Anselmo Crespo | TSF| opinião
Se há coisa com que os grandes
partidos lidam mal, é com a ausência do poder.
Deixar o poder é como deixar o
tabaco. Os primeiros tempos são insuportáveis. Fica-se irritadiço. Sem
paciência. O corpo implora pela nicotina. A boca suplica pelo cigarro. Os dedos
sentem-se lassos, sem um filtro para apertar.

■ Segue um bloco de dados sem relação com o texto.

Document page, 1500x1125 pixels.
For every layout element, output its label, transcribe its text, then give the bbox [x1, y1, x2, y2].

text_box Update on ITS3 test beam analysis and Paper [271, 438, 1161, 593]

Mascar uma pastilha, ou ter
sempre uma caneta na mão, não compensa a ausência do cigarro, mas ajuda a
suportar a privação. Nos grandes partidos é a mesma coisa. O pequeno poder não
compensa a ausência do grande poder, mas ajuda a tornar tudo muito mais
suportável. Não impede a irritação, a ressaca e a impaciência, mas ajuda a
suportar um dia de cada vez.
Rui Rio sabe isso muito bem. E,
não por acaso, no primeiro discurso que fez ao congresso, deixou o aviso:
"Os partidos existem para servir o país, não existem para dar corpo às
suas pequenas táticas, nem aos interesses dos seus dirigentes". A sala
gelou. Os aplausos tímidos - muito tímidos - não disfarçaram o incómodo de
tantos que, sentindo-se órfãos da anterior liderança, temem agora pelo que lhes
possa vir a acontecer daqui para a frente.

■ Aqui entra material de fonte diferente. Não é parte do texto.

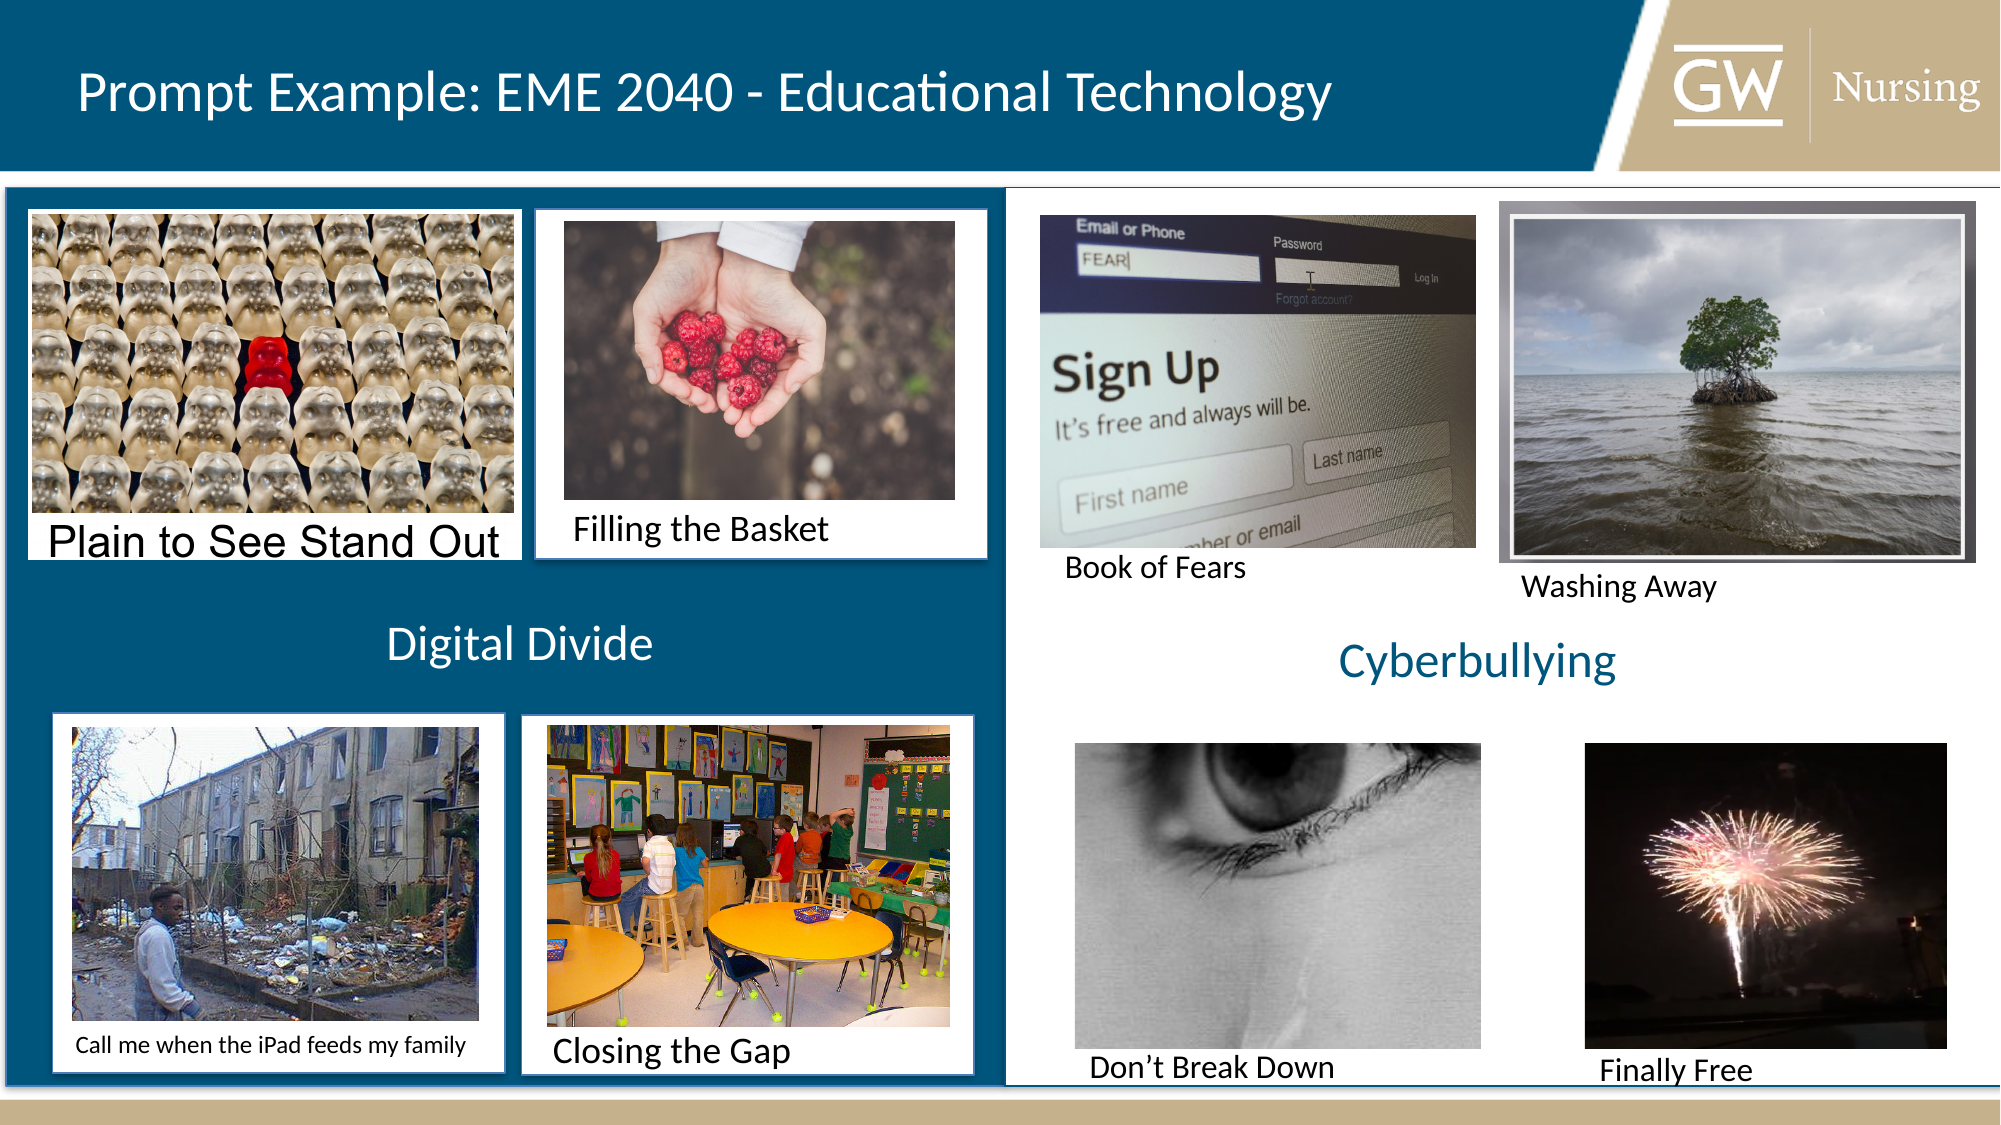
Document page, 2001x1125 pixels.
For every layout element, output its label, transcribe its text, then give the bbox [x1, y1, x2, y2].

text_box Digital Divide [371, 602, 672, 678]
picture [0, 0, 2001, 1125]
picture [1074, 743, 1482, 1049]
text_box Finally Free [1584, 1040, 1973, 1096]
picture [29, 210, 521, 559]
text_box Filling the Basket [558, 496, 974, 557]
text_box Closing the Gap [538, 1018, 954, 1078]
picture [1498, 201, 1977, 563]
text_box Call me when the iPad feeds my family [60, 1021, 496, 1066]
title Prompt Example: EME 2040 - Educational Technology [62, 0, 1948, 172]
text_box Book of Fears [1049, 557, 1438, 593]
text_box [5, 187, 1002, 1087]
text_box Cyberbullying [1324, 619, 1675, 695]
text_box [1004, 187, 2000, 1087]
text_box [534, 208, 988, 560]
picture [564, 221, 955, 501]
text_box Washing Away [1506, 571, 1894, 612]
picture [72, 727, 480, 1022]
text_box [521, 714, 975, 1076]
picture [1039, 215, 1476, 548]
text_box [52, 712, 506, 1074]
text_box Don’t Break Down [1074, 1056, 1463, 1093]
picture [547, 725, 950, 1028]
picture [1584, 743, 1948, 1049]
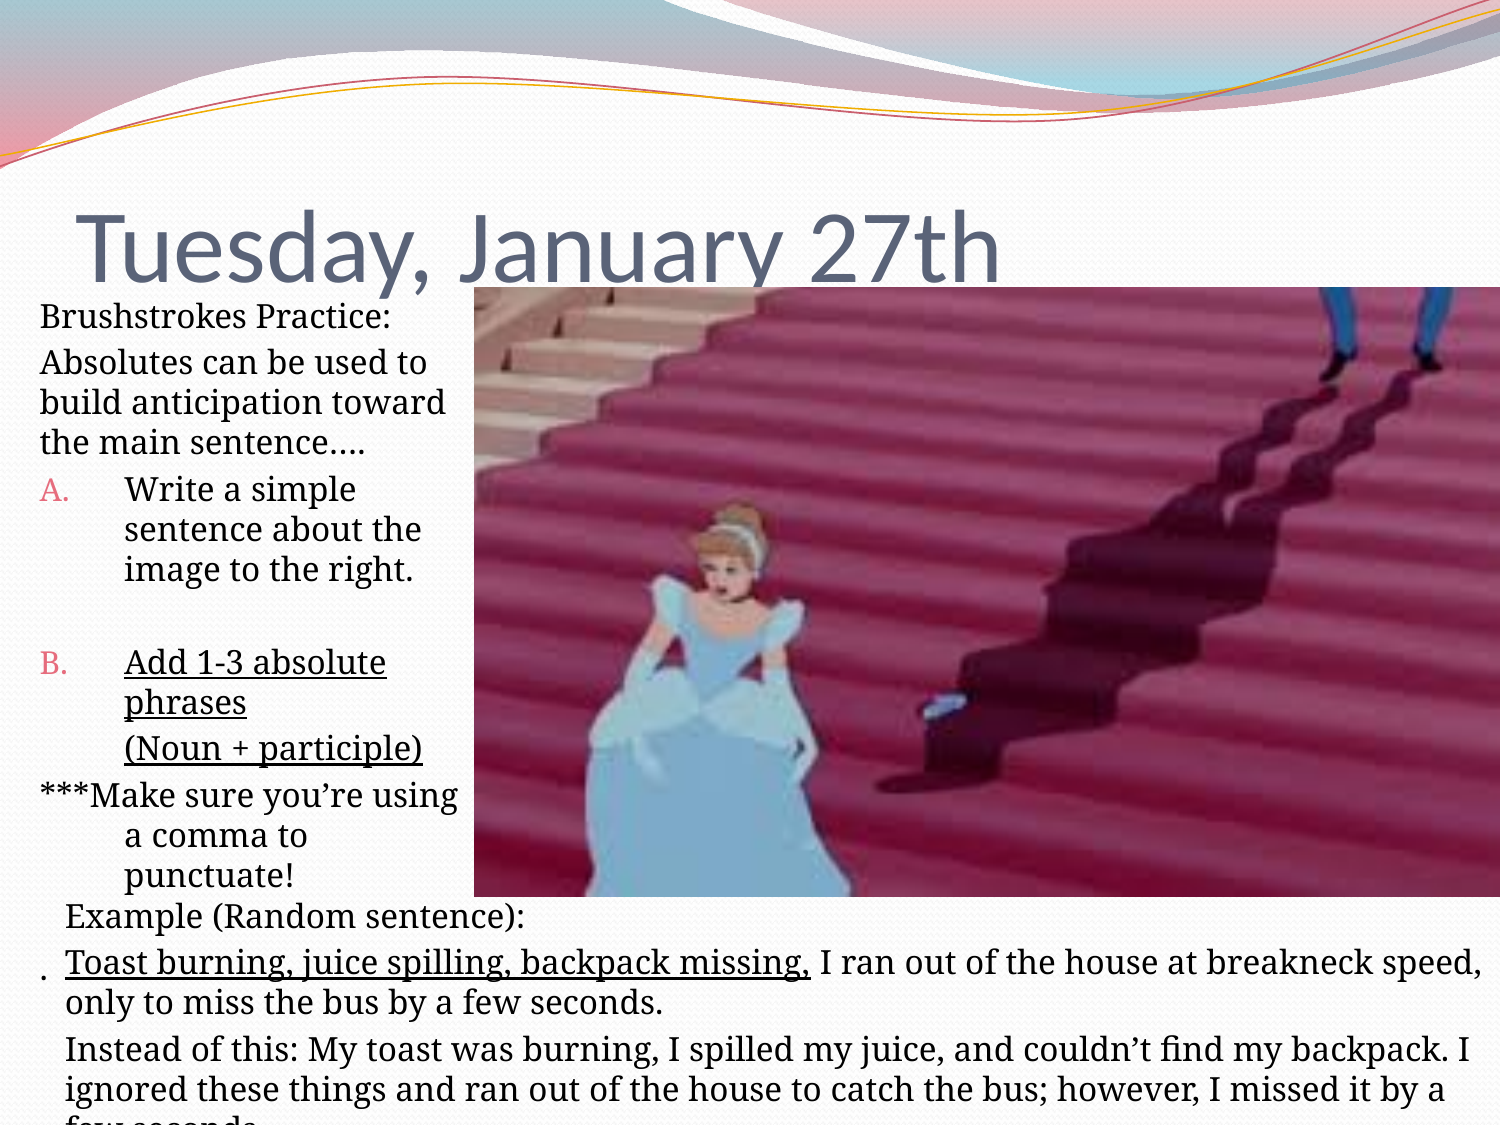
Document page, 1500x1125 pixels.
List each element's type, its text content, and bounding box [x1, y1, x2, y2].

Nos últimos três anos, o PSD foi,
progressivamente, perdendo poder. Primeiro perdeu as Europeias. Depois ganhou
as legislativas, mas António Costa roubou-lhe o poder. E, em 2017, as
autárquicas foram uma espécie de machadada final nos sociais democratas, que
chegaram a ser o maior partido autárquico português.

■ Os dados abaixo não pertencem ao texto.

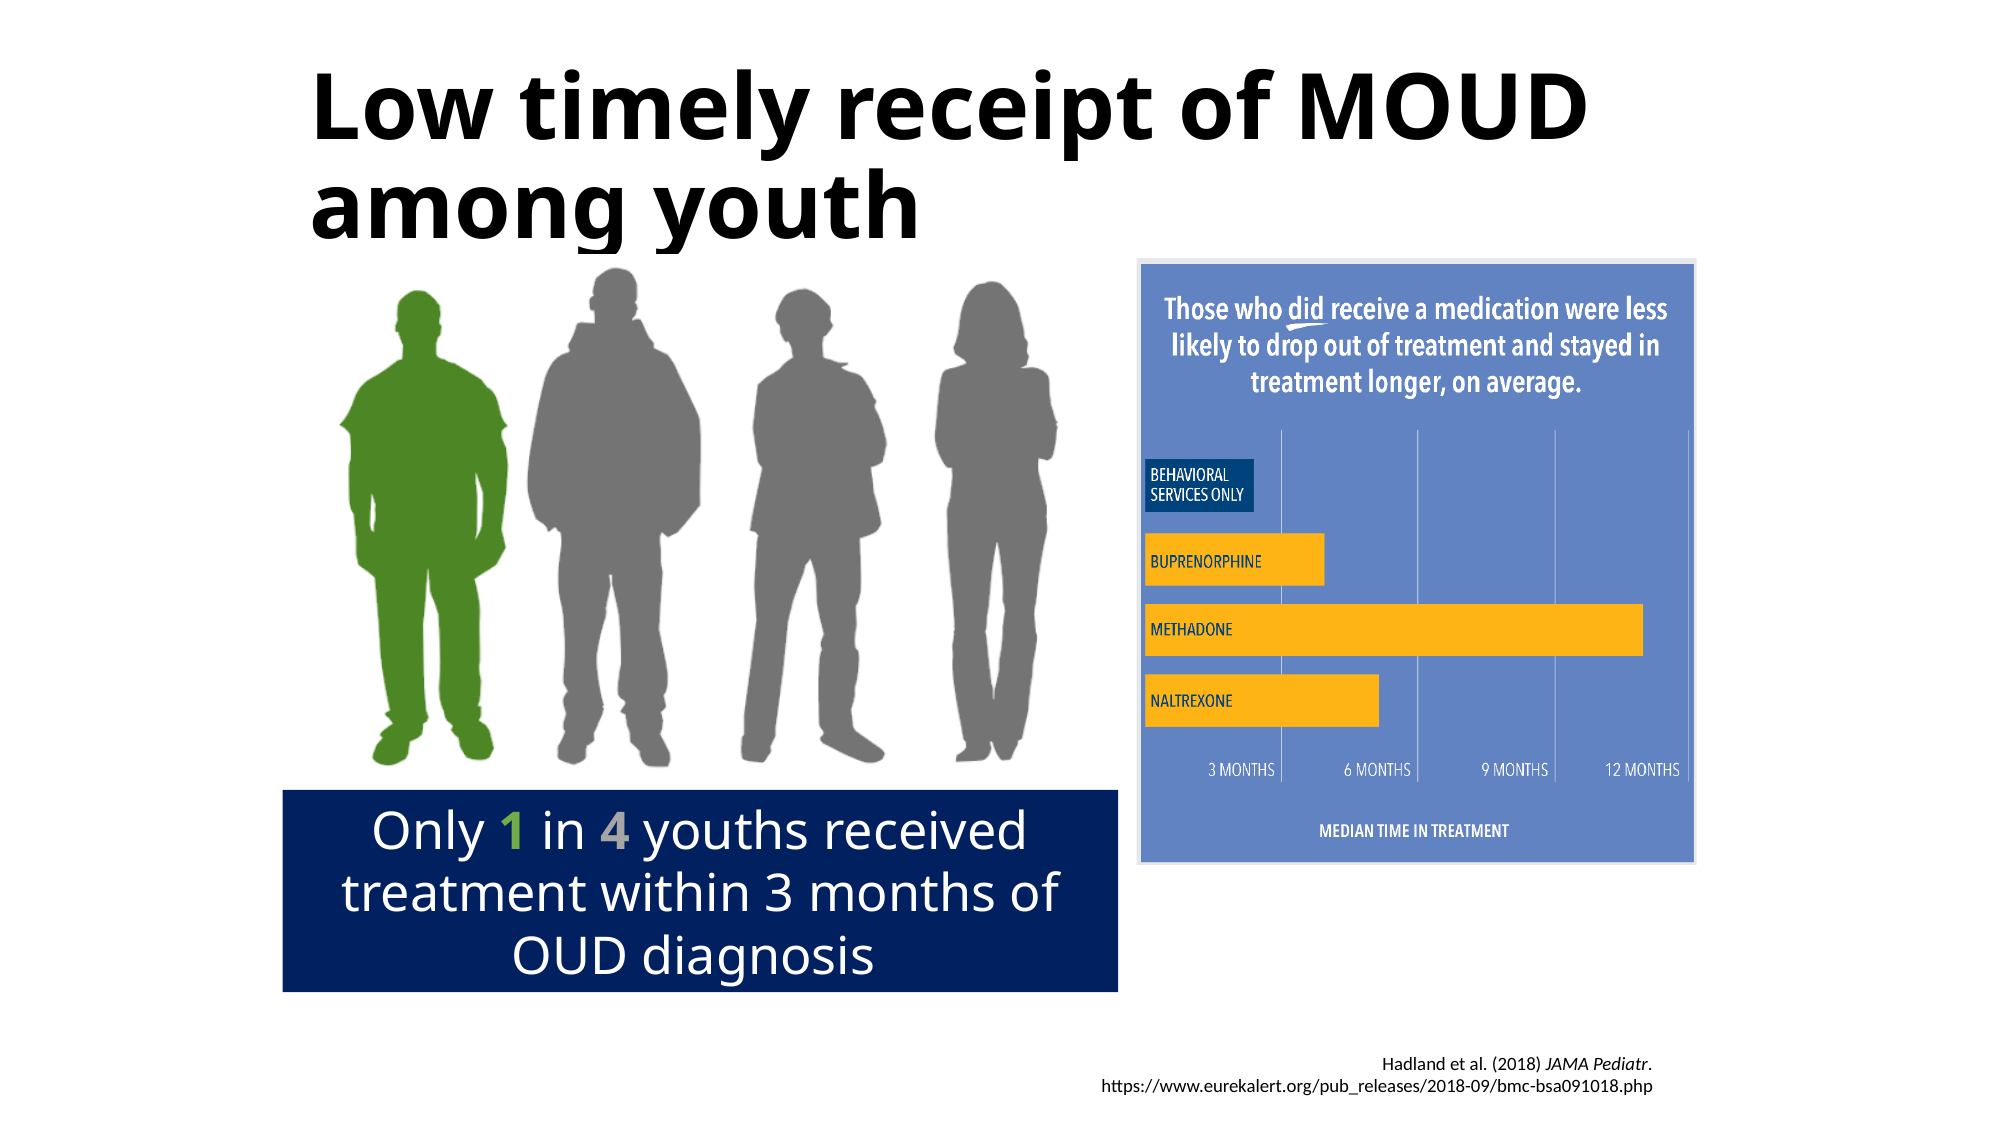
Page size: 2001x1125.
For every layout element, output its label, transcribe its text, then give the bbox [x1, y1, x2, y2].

title Low timely receipt of MOUD among youth [294, 50, 1671, 268]
picture [1136, 258, 1697, 865]
text_box Hadland et al. (2018) JAMA Pediatr. https://www.eurekalert.org/pub_releases/2018-09/bmc-bsa091018.php [1086, 1043, 1668, 1104]
text_box Only 1 in 4 youths received treatment within 3 months of OUD diagnosis [282, 789, 1119, 993]
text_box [320, 254, 1078, 784]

Nos últimos três anos, houve
muitos militantes que ficaram sem emprego. Pior que isso, houve muitos
militantes que foram, progressivamente, perdendo os seus pequenos poderes. As
guerras intestinas nas concelhias e nas distritais um pouco por todo o país e
os jogos de bastidores que degradam a imagem dos políticos e dos partidos foram
a consequência mais visível num partido que estava em queda acelerada. A saída
de cena de Passos Coelho não matou esperança dos que ainda acreditaram que, com
Pedro Santana Lopes, o poder não lhes escaparia completamente entre os dedos
das mãos.
Mas Santana Lopes não ganhou. E
Rui Rio, que durante a campanha interna já tinha avisado que ia pegar na
vassoura, agora voltou a fazê-lo no congresso. Essa é uma das grandes
incógnitas em torno da nova liderança de Rui Rio. Até que ponto conseguirá o
novo presidente do PSD recuperar um partido que está fragmentado, sem rumo, sem
ideias, sem liderança?
A primeira condição para ser
bem-sucedido é conseguir afirmar-se como uma verdadeira alternativa a António
Costa. E provar uma tese antiga, de que Rio é mais popular no país do que
dentro do seu próprio partido. Depois tem de saber rodear-se das pessoas
certas. E por certas, entenda-se competentes. Por fim, tem de conseguir fazer a
tal limpeza no partido, sem se comportar como um elefante numa loja de
porcelana.
Se conseguir fazê-lo, Rui Rio não
tem que se preocupar muito com os críticos internos. Tipicamente, nos grandes
partidos, os militantes movem-se em manada. Sempre na direção do poder e sempre
na esperança de que sobre algum para eles. Mas se ao nariz dos militantes não
começar a chegar o cheiro a poder e se, ao mesmo tempo, internamente ficarem
feridas abertas (daquelas que demoram anos a sarar), Rui Rio arrisca-se a ter
uma curta história como líder do PSD.
Para já, na sala do congresso do
PSD, em Lisboa, há uma clara sensação de azia, uma indisposição mal disfarçada
pelos sorrisos de circunstância e pelos abraços de união. É tomar uns sais de
frutos. Ou colar um penso de nicotina.